For PCs where multiple users already have accounts.

  1. Open Terminal (Admin).
  2. Run this script to iterate all user profiles and update each one’s registry:
    $profiles = Get-WmiObject Win32_UserProfile | Where-Object { $_.Special -eq $false -and $_.LocalPath -like "C:\Users\*" }
    foreach ($p in $profiles) {
        $hive = "HKU\TempLoad_$($p.SID)"
        $ntuserDat = "$($p.LocalPath)\NTUSER.DAT"
        if (Test-Path $ntuserDat) {
            reg load $hive $ntuserDat
            reg add "$hive\Software\Microsoft\Windows\CurrentVersion\Explorer\Advanced" /v HideFileExt /t REG_DWORD /d 0 /f
            reg unload $hive
            Write-Host "Updated profile: $($p.LocalPath)"
        }
    }
  3. Active user profiles (currently signed in) can’t have their hive loaded. Sign them out first, or set their registry value while signed in:
    Set-ItemProperty -Path "HKCU:\Software\Microsoft\Windows\CurrentVersion\Explorer\Advanced" -Name HideFileExt -Value 0
  4. Restart Explorer for the active user: Stop-Process -Name explorer -Force (it auto-restarts).
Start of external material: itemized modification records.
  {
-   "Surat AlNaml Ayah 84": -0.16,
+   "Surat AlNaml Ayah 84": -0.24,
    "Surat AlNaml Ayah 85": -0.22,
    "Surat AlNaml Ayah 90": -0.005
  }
This catches all existing accounts in one script.

Method 3: Use Group Policy Preferences for domain deployment

For Active Directory / Group Policy environments with many machines.
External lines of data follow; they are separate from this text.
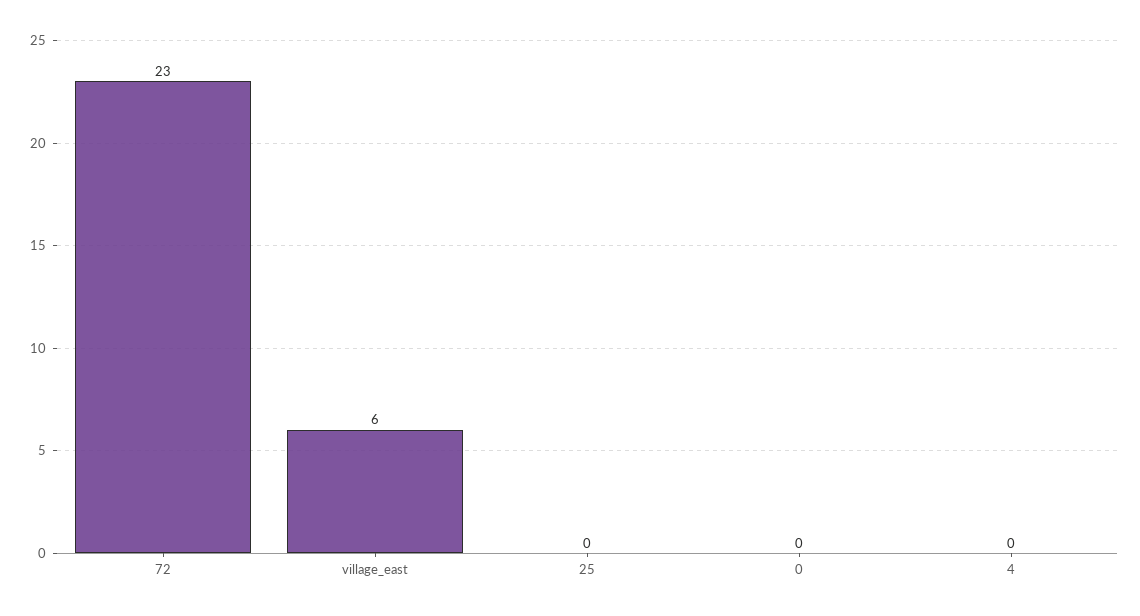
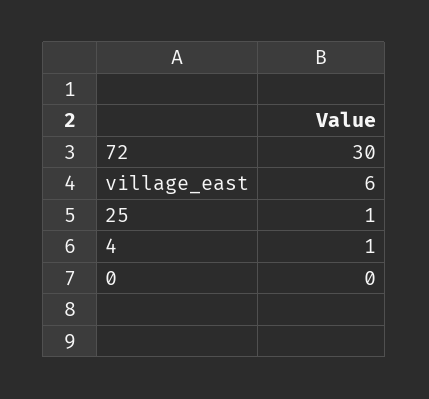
  {
-   "72": 23,
+   "72": 30,
    "village_east": 6,
-   "25": 0,
+   "25": 1,
    "0": 0,
-   "4": 0
+   "4": 1
  }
  1. Open Group Policy Management Console on a domain controller or admin workstation.
  2. Edit the appropriate GPO → User Configuration → Preferences → Windows Settings → Registry.
  3. Right-click → New → Registry Item.
  4. Configure:
    • Action: Update
    • Hive: HKEY_CURRENT_USER
    • Key Path: Software\Microsoft\Windows\CurrentVersion\Explorer\Advanced
    • Value name: HideFileExt
    • Value type: REG_DWORD
    • Value data: 0
  5. Save. Run gpupdate /force on target PCs.
  6. On next user logon, the GPP applies the registry value.

This is the right approach for enterprise environments — applies to every user on every domain-joined PC.

How to verify the fix worked

  • Create a new user account on the PC. Sign in to that account. Open File Explorer — extensions are visible.
  • Sign in to an existing user account that you updated. Extensions are visible in File Explorer.
  • Run Get-ItemProperty -Path "HKCU:\Software\Microsoft\Windows\CurrentVersion\Explorer\Advanced" -Name HideFileExt in PowerShell as different users. Each returns 0.

If none of these work

If extensions still hide for some users after these methods, three causes apply. Active session lock: a user currently signed in won’t have their NTUSER.DAT updated via Method 2’s reg load. Sign them out first, or use the in-session HKCU update. Per-folder view override: even with HideFileExt = 0, individual folders can have customized views that re-hide extensions. After applying the registry change, open File Explorer → Options → View tab → Apply to Folders to push the setting universally. Group Policy precedence: a Group Policy setting can override both HKLM and HKCU values. Check if any GPO sets HideFileExt. For consumer (non-domain) PCs where these issues persist, run the registry script (Method 2) on each user account after signing in to it.

Bottom line: File extension visibility for all users requires updating both the default-user template (for new accounts) and each existing user’s profile (for current accounts). Group Policy Preferences automates this in managed environments.